## Consigne 1
Combien de lignes des entrées contiennent la chaîne « ของเทพเจ », en respectant la casse ? Donnez seulement le nombre.

Co-président du groupe de gauche au département de la Drôme, j’ai porté le fer face à Patrick LABAUNE, élu LR, qui proposait le rétablissement de la peine de mort et l’interdiction d’accueil des migrants dans la Drôme.
J’ai dénoncé avec vigueur la majorité de droite conservatrice de Marie-Pierre MOUTON qui poursuivait la politique de suppression des éducateurs de la prévention spécialisée lancée par son prédécesseur et pourtant si utiles dans nos quartiers.
Je me suis mobilisé avec force face aux propos de la Députée LR, Emmanuelle ANTHOINE comparant les propos d’Eric ZEMMOUR sur CNews à la liberté d’expression de Charlie Hebdo.
Et que n’ai-je reçu comme fiel venant de la droite dure et de l’extrême-droite quand j’ai répété que la peine de mort n’avait pas sa place dans notre société ou quand j’ai critiqué les provocations du préfet de Police Didier LALLEMENT !
Ainsi, je serais donc, pour certains, malgré mon engagement quotidien, disqualifié ad vitam d’être de gauche. Et par voie de conséquence le parti de JAURÈS, dont j’ai l’honneur d’être porte-parole, serait lui aussi mis au pilori.
Sans doute y a-t-il eu des incompréhensions mutuelles. Des erreurs aussi. Nous en partageons la responsabilité et j’en prends toute ma part.
Mais je veux le redire et l’affirmer haut et fort : je crois aux gauches réconciliables.
Je crois à la nécessité de travailler ensemble et le plus vite possible au rassemblement de la gauche et des écologistes.
Il n’y a que la gauche rassemblée qui peut empêcher l’avènement du populisme et de l’autoritarisme dans notre pays.

## Consigne 2
Recopiez intégralement le texte sur les gauches réconciliables, sans rien y modifier.

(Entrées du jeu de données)
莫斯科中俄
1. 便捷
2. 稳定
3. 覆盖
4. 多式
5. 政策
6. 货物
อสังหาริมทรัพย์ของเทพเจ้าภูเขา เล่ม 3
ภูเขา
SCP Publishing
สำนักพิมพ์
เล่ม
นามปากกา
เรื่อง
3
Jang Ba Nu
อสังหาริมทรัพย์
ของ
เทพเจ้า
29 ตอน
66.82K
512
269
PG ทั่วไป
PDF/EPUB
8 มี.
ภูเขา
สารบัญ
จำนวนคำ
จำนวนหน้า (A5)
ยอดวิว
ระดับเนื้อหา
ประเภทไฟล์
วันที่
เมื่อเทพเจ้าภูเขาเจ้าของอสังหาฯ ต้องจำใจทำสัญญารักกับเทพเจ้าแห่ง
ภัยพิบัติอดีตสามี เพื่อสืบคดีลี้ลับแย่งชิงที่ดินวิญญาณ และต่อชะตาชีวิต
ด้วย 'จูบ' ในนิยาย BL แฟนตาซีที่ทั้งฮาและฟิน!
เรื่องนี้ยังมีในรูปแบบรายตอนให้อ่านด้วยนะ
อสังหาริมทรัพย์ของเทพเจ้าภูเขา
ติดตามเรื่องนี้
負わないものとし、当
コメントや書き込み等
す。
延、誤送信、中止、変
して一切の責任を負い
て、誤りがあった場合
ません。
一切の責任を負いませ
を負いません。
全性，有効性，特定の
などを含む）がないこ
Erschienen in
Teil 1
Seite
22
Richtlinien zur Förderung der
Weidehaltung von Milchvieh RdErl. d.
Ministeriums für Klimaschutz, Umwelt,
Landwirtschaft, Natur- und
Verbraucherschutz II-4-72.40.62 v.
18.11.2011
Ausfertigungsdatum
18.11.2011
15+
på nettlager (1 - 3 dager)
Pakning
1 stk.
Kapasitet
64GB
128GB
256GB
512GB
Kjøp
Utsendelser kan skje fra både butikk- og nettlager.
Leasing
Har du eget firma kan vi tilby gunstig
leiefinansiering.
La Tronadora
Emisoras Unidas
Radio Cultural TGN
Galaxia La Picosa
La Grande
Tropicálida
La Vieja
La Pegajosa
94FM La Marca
==
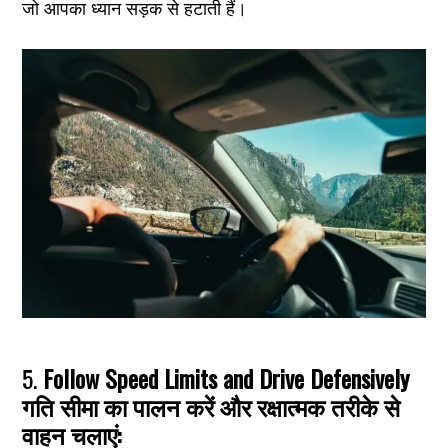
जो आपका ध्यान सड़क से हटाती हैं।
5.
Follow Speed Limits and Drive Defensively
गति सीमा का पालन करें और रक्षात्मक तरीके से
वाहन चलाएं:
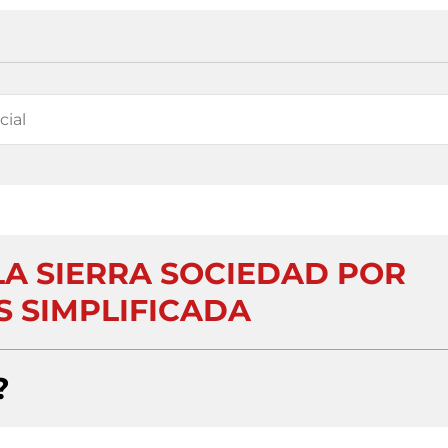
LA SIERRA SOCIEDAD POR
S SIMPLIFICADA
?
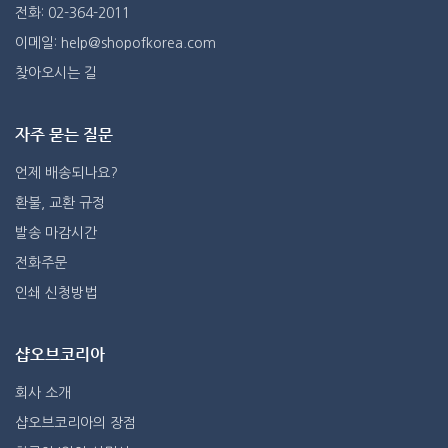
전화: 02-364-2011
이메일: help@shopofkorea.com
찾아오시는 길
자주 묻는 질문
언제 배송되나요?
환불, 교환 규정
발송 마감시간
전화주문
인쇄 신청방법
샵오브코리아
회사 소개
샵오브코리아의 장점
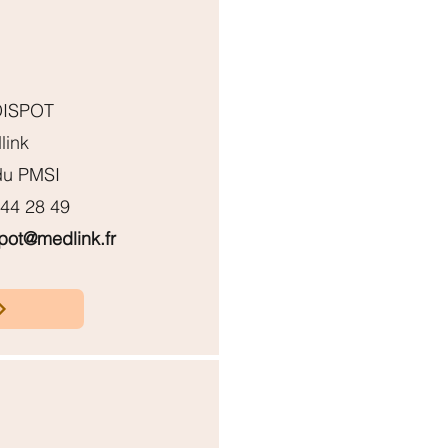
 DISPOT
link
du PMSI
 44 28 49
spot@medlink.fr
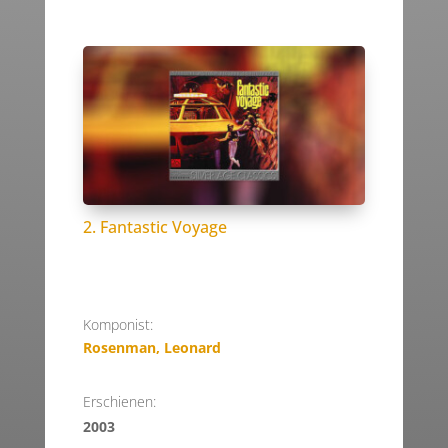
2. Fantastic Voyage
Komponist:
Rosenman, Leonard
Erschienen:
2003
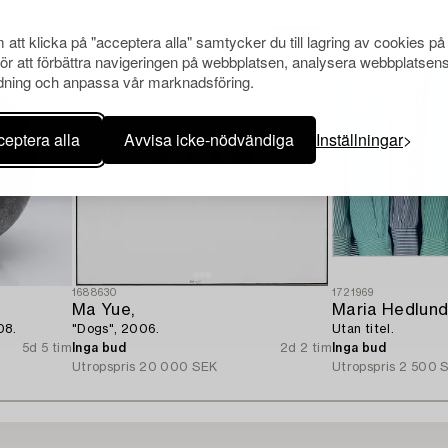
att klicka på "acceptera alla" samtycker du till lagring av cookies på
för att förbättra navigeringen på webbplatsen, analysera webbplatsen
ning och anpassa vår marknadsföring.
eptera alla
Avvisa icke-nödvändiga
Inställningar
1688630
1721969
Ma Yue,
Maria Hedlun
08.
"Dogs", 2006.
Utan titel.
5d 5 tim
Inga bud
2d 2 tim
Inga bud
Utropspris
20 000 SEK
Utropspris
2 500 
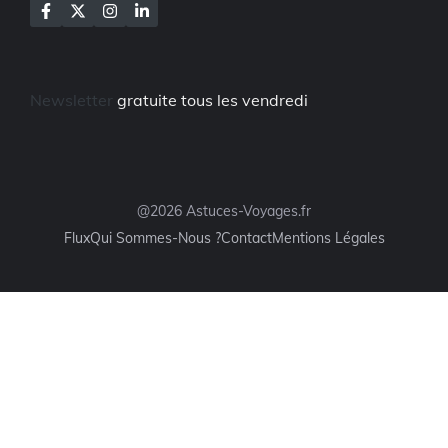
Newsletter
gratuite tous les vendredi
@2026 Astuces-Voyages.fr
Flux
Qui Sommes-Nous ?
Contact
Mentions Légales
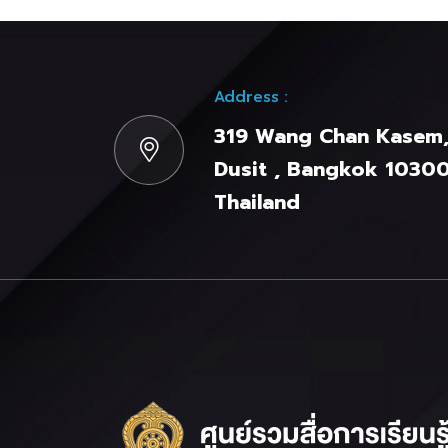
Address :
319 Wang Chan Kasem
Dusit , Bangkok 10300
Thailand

## Réponse rédigée 1
2

## Réponse rédigée 2
Co-président du groupe de gauche au département de la Drôme, j’ai porté le fer face à Patrick LABAUNE, élu LR, qui proposait le rétablissement de la peine de mort et l’interdiction d’accueil des migrants dans la Drôme.
J’ai dénoncé avec vigueur la majorité de droite conservatrice de Marie-Pierre MOUTON qui poursuivait la politique de suppression des éducateurs de la prévention spécialisée lancée par son prédécesseur et pourtant si utiles dans nos quartiers.
Je me suis mobilisé avec force face aux propos de la Députée LR, Emmanuelle ANTHOINE comparant les propos d’Eric ZEMMOUR sur CNews à la liberté d’expression de Charlie Hebdo.
Et que n’ai-je reçu comme fiel venant de la droite dure et de l’extrême-droite quand j’ai répété que la peine de mort n’avait pas sa place dans notre société ou quand j’ai critiqué les provocations du préfet de Police Didier LALLEMENT !
Ainsi, je serais donc, pour certains, malgré mon engagement quotidien, disqualifié ad vitam d’être de gauche. Et par voie de conséquence le parti de JAURÈS, dont j’ai l’honneur d’être porte-parole, serait lui aussi mis au pilori.
Sans doute y a-t-il eu des incompréhensions mutuelles. Des erreurs aussi. Nous en partageons la responsabilité et j’en prends toute ma part.
Mais je veux le redire et l’affirmer haut et fort : je crois aux gauches réconciliables.
Je crois à la nécessité de travailler ensemble et le plus vite possible au rassemblement de la gauche et des écologistes.
Il n’y a que la gauche rassemblée qui peut empêcher l’avènement du populisme et de l’autoritarisme dans notre pays.